Joseph Rambaud ou « la fortune par l'intelligence » [note]Louis de Vaucelles

La fondation et l'histoire du Nouvelliste se confondent avec la personnalité de Joseph Rambaud (1849-1919), son directeur, qui poursuit l'ambition de fonder un journal catholique populaire dans le dessein de combattre l'oeuvre de déchristianisation entreprise à Lyon dès le début des années 1870. Issu d'une bourgeoisie catholique éclairée et philanthrope, Rambaud fait ses études au collège jésuite de Mongré à Villefranche-sur-Saône (Rhône). Chef d'entreprise, homme d'affaires avisé, grand propriétaire terrien, professeur d'économie politique et écrivain, Rambaud se découvre très tôt une vocation journalistique et se révèlera un administrateur d'une rare efficacité [note]Voir Louis de Vaucelles. L'homme se place délibérément sur le terrain religieux plus que politique, essayant de concilier les « forces de l'ordre » et ses partisans en se gardant de toute prise de position radicale. A une époque où le milieu catholique lyonnais reste partagé et affiche des opinions politiques divergentes, Rambaud ne fait pas mystère de sa préférence pour une république autoritaire, conservatrice et cléricale qui garantira l'ordre social et religieux. Le 14 mai 1879, Rambaud et ses associés créent la Société anonyme du Nouvelliste de Lyon et fixent son siège social au 37 place Bellecour.

Aux côtés de l'association catholique des patrons de Lyon, l'un des plus importants souscripteurs du journal n'est autre que Joannès Blanchon, secrétaire de la commission de Fourvière, qui compte pour l'une des figures les plus influentes du milieu catholique lyonnais.

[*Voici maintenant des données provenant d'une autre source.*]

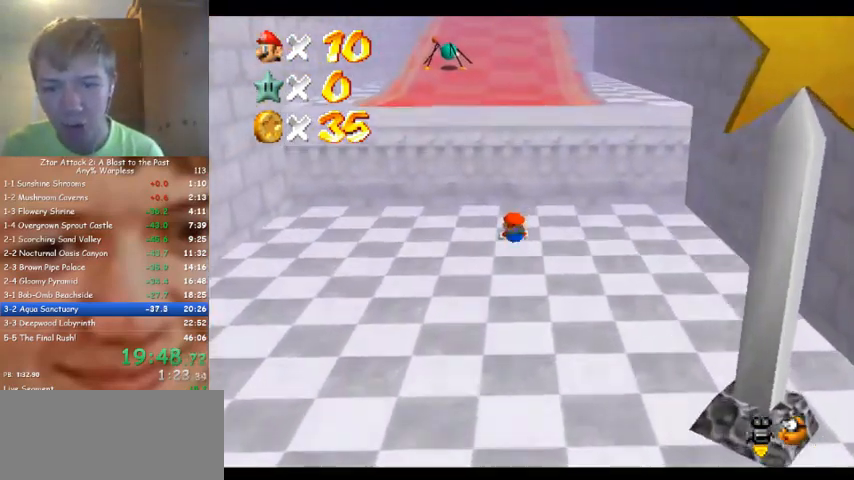
{"buttons": [], "left_stick": "down", "events": [[267, "left_stick", "down"]]}
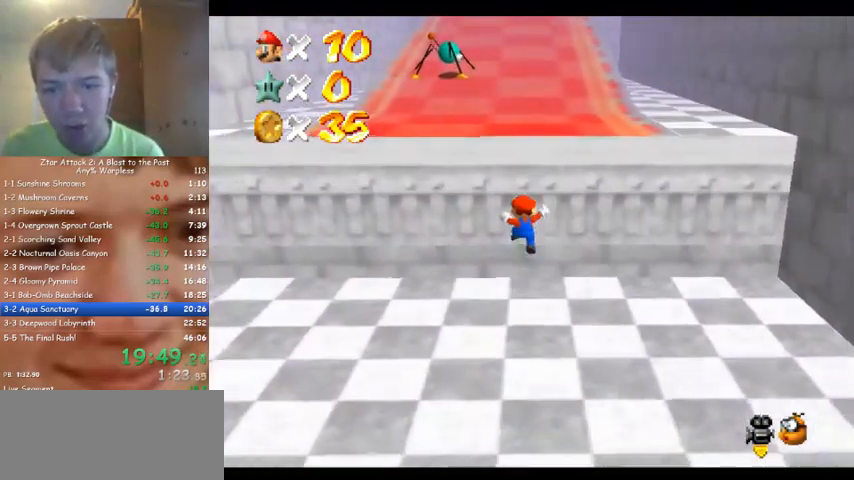
{"buttons": [], "left_stick": "down-left", "events": [[100, "left_stick", "left"], [267, "left_stick", "down-left"]]}
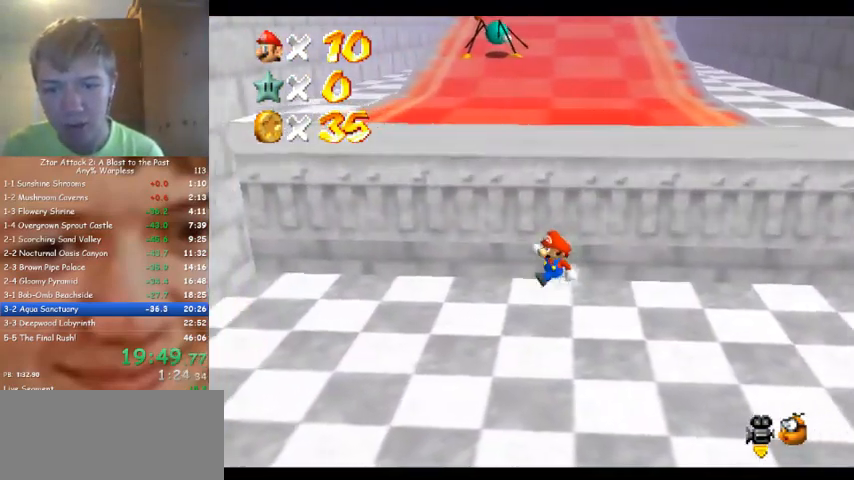
{"buttons": [], "left_stick": "up", "events": [[100, "left_stick", "down"], [267, "left_stick", "up"]]}
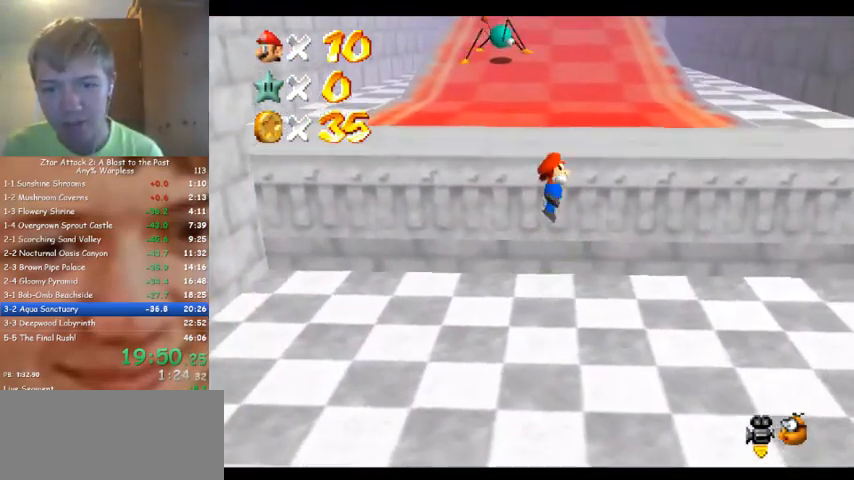
{"buttons": [], "left_stick": "up", "events": []}
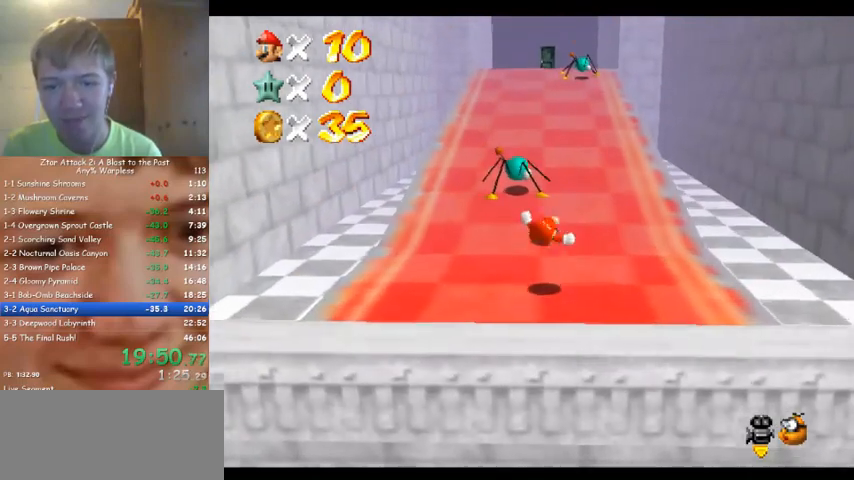
{"buttons": [], "left_stick": "up", "events": []}
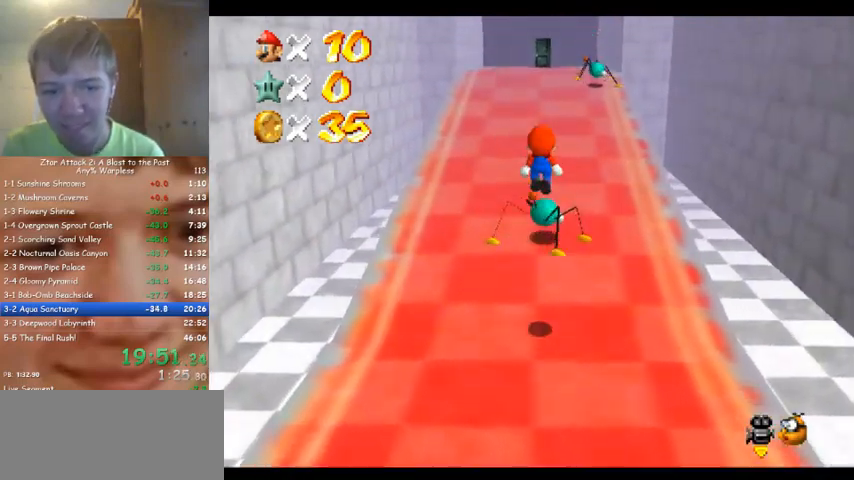
{"buttons": [], "left_stick": "up", "events": []}
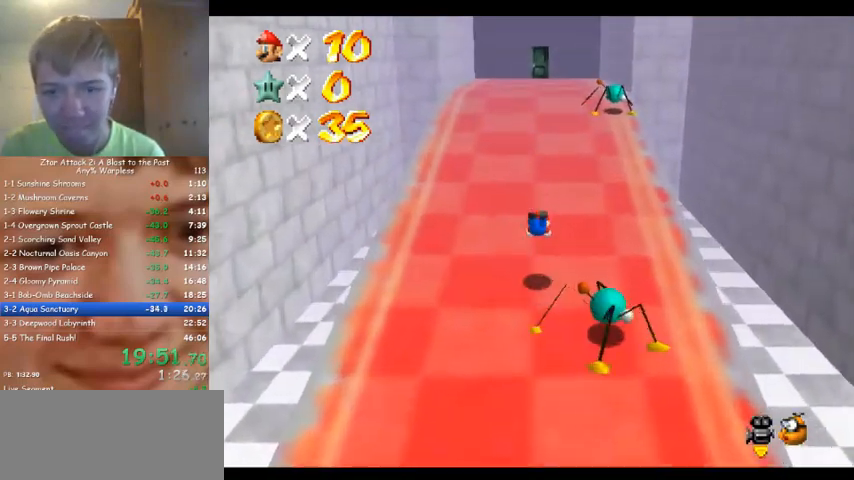
{"buttons": [], "left_stick": "up", "events": []}
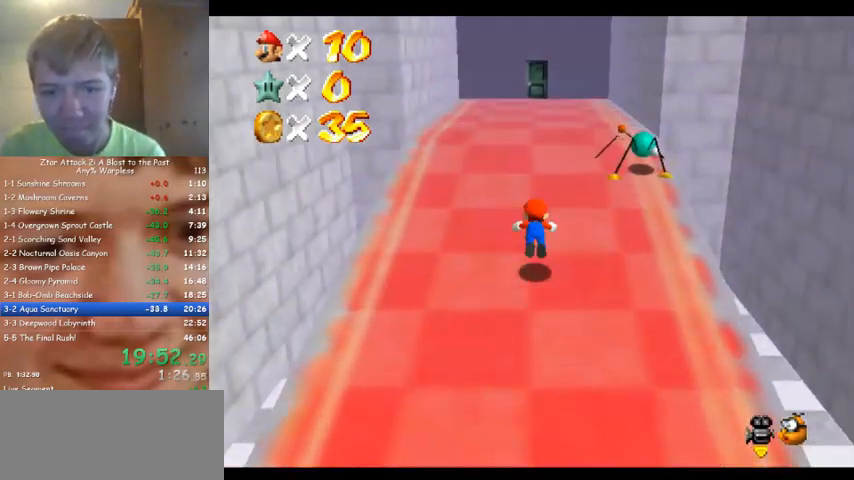
{"buttons": [], "left_stick": "up", "events": []}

Celui-ci avait déjà lancé en 1864 un organe de presse au service de la basilique, L'Écho de Fourvière [note]Voir Fleur Lachet, L'Echo de Fourvière, un journal au service de la basilique, Brindas, 1996.. Le rôle de la très influente congrégation des Messieurs n'est certainement pas à négliger, d'autant que Rambaud en devient membre en 1869. Pourtant, Louis de Vaucelles observe à juste titre que de nombreuses personnalités du monde catholique lyonnais ne figurent pas parmi les fondateurs du journal, qu'il s'agisse de Lucien Brun, de Brac de La Perrière, doyen de la faculté catholique de Droit, ou encore d'Edouard Aynard. Rappelons brièvement que deux journaux conservateurs existaient à Lyon au moment de la fondation du Nouvelliste, Le Salut public et La Décentralisation, mais ces derniers titres n'ont jamais atteint une large diffusion, contrairement au Progrès de Lyon, fondé en 1859, dont l'audience ne cesse de croître dans les années 1890 et qui combat l'influence de l'Eglise aux côtés de Lyon républicain, lui-même fondé en 1873.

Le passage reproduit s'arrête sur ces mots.